The connection between security, peace, and prosperity is clear. Unfortunately, as I mentioned earlier, this is not seen by the next generation. We've forgotten to tell the millennials how all of this came to be. The past three generations of Canadians had direct or second-hand experience of total war. They had either lived through the horrors and hardships, or heard of them from their parents or grandparents.
Now, through the natural course of time, the rising generation born in Canada has no knowledge of war, not through personal experience, nor through their parents or grandparents who lived it. This is a blessed state of affairs, obviously—I think everybody will agree—but it's one which also holds great danger.
The danger lies in not appreciating the Herculean efforts undertaken to provide global peace and security, and then, obviously, taking it for granted. It's a vicious cycle. For many reasons we have failed to teach this narrative to the next generation. Members of my team based in Toronto recently went out to the University of Toronto to do some sampling of what U of T students knew about NATO. We've done this a few times. Within one or two points, it has always been that one out of 25 people knows what NATO is. Very often, “North American”, “Treaty”, or “Trade” is all that they get through. To actually identify what NATO is...it's unbelievable. This is U of T as well, not the general population.
This in itself would be bad enough, but since 2014, and the annexation of Crimea by Russia, the destabilization of the value of our institutions has been unrelenting. We've been under attack constantly. There have been two major fronts here, of course. All of our allies in eastern Europe have had a lot of social media barrages thrown at them, and on the home front, that has created an amazing amount of questioning about the value of our institutions and what they're for.
Questioning is good. It's a good thing. First principles should always be addressed and should be gone back to again and again, but the answers to the questions are being supplied by those who do not believe in our international rules-based order. The answers to these questions are being given by Russia Today, and bot factories in Russia.

Collection entries

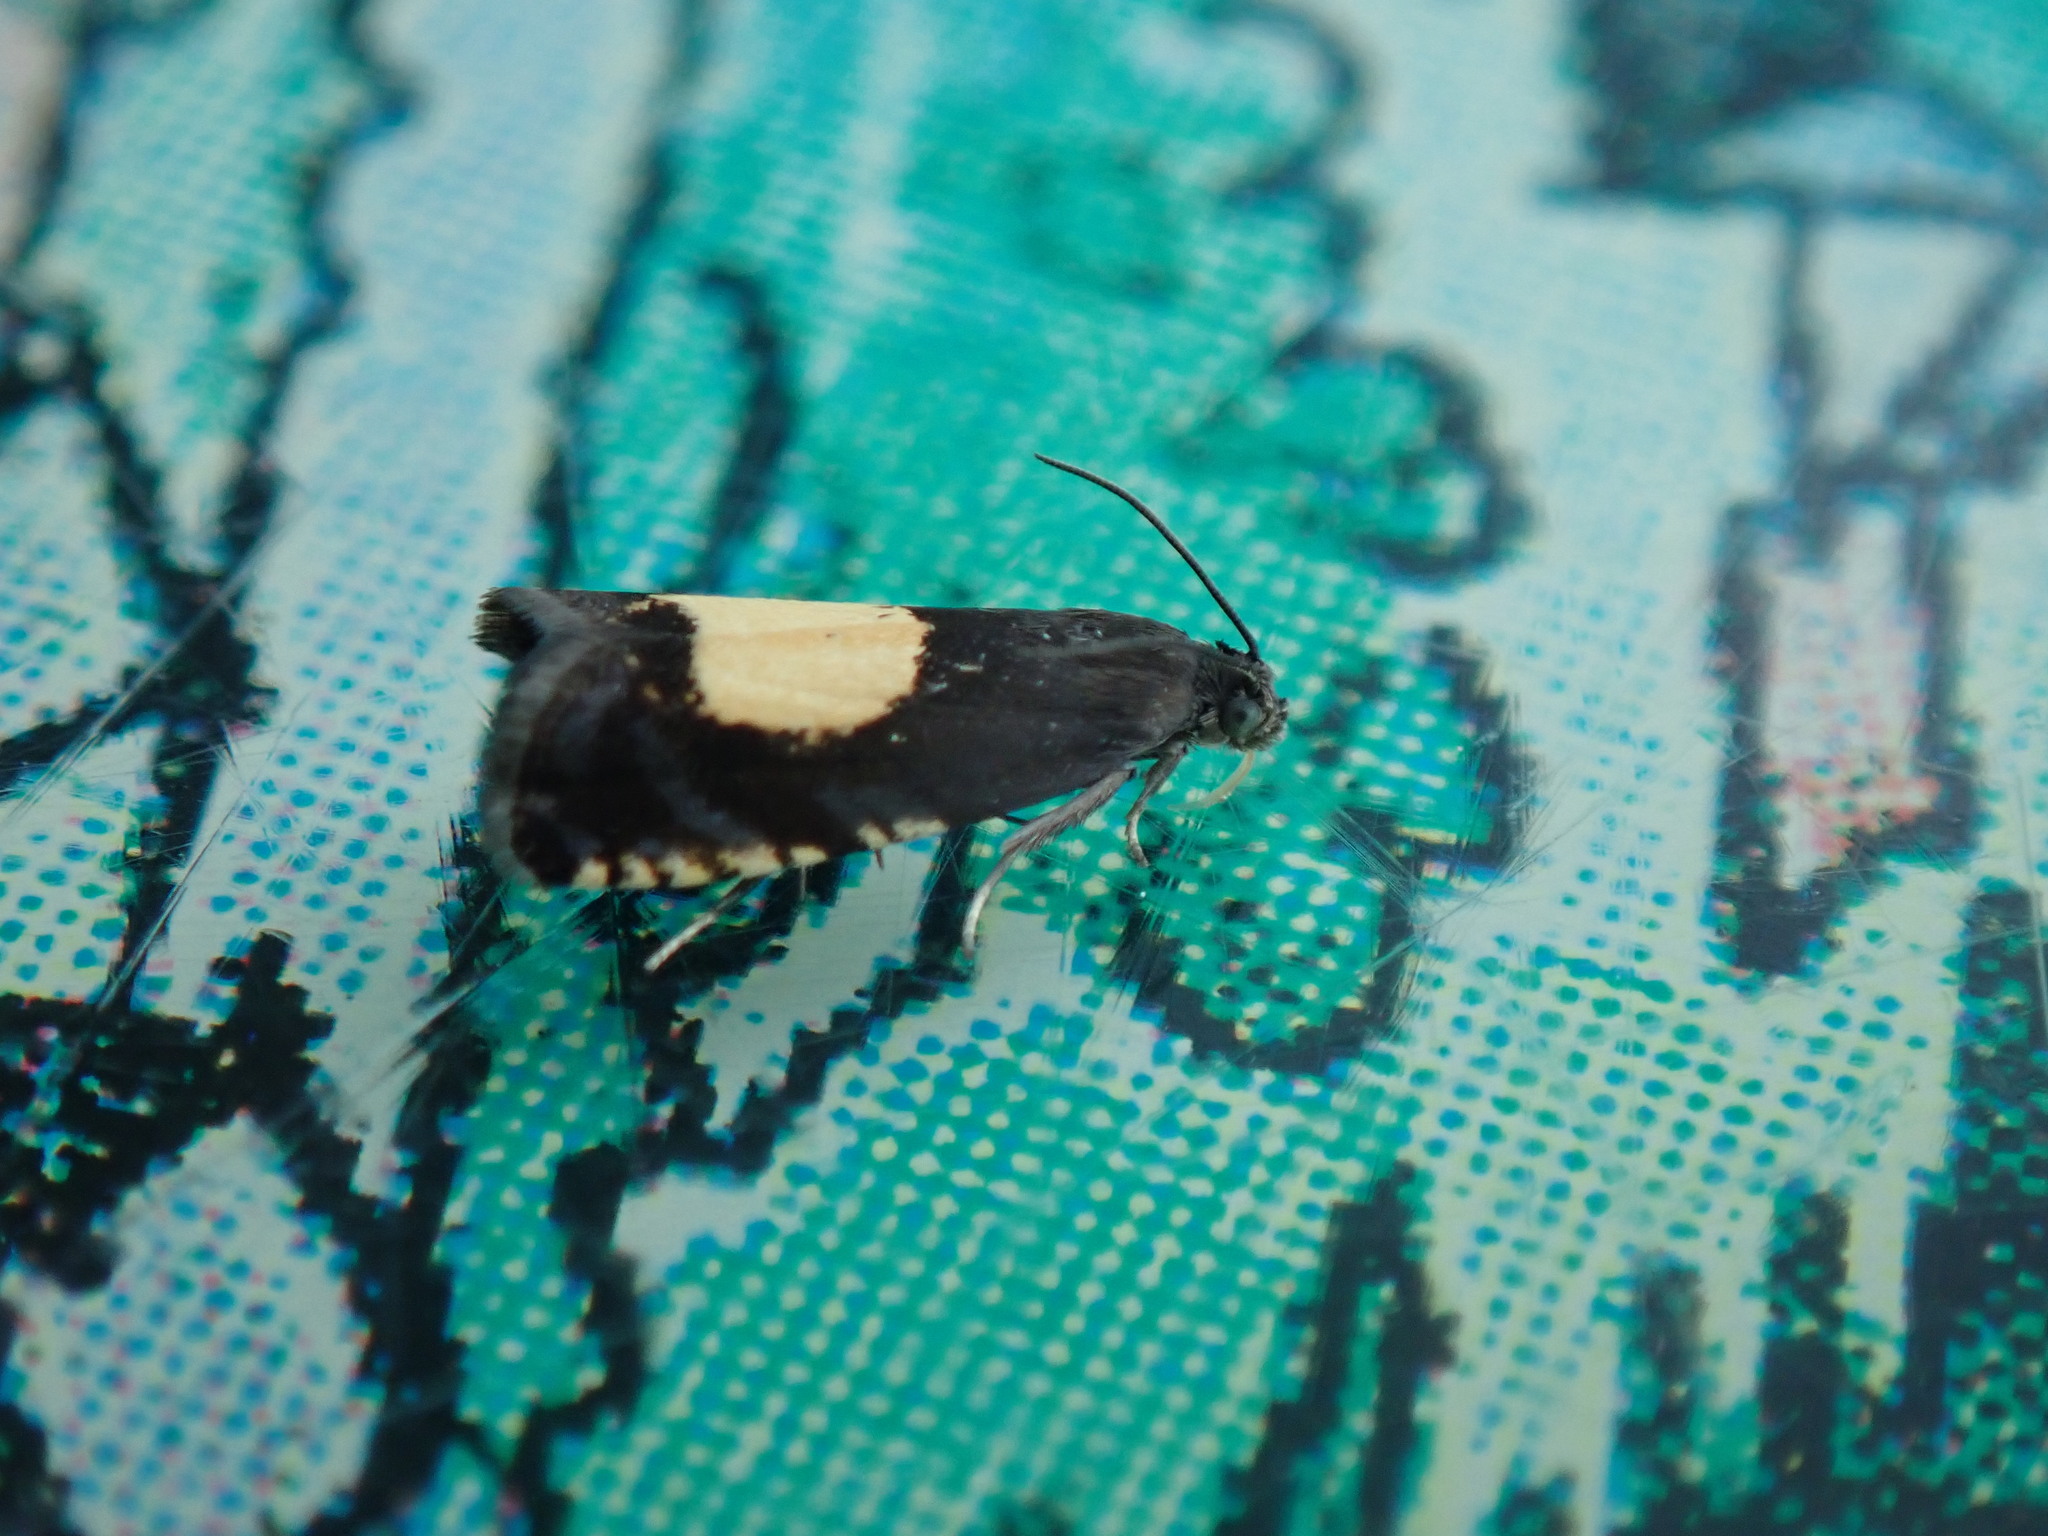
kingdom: Animalia
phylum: Arthropoda
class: Insecta
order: Lepidoptera
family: Tortricidae
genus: Pammene
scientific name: Pammene regiana
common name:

What you will do:
**a)** According to the NATO passage, which words are often all that University of Toronto students get through when asked what NATO is?
**b)** Edit the NATO passage by writing it out starting with "Questioning is good." and going on through "factories in Russia.", with "bot factories" changed to "troll farms".

Expected answers:
**a)** "North American", "Treaty", and "Trade"

**b)**
Questioning is good. It's a good thing. First principles should always be addressed and should be gone back to again and again, but the answers to the questions are being supplied by those who do not believe in our international rules-based order. The answers to these questions are being given by Russia Today, and troll farms in Russia.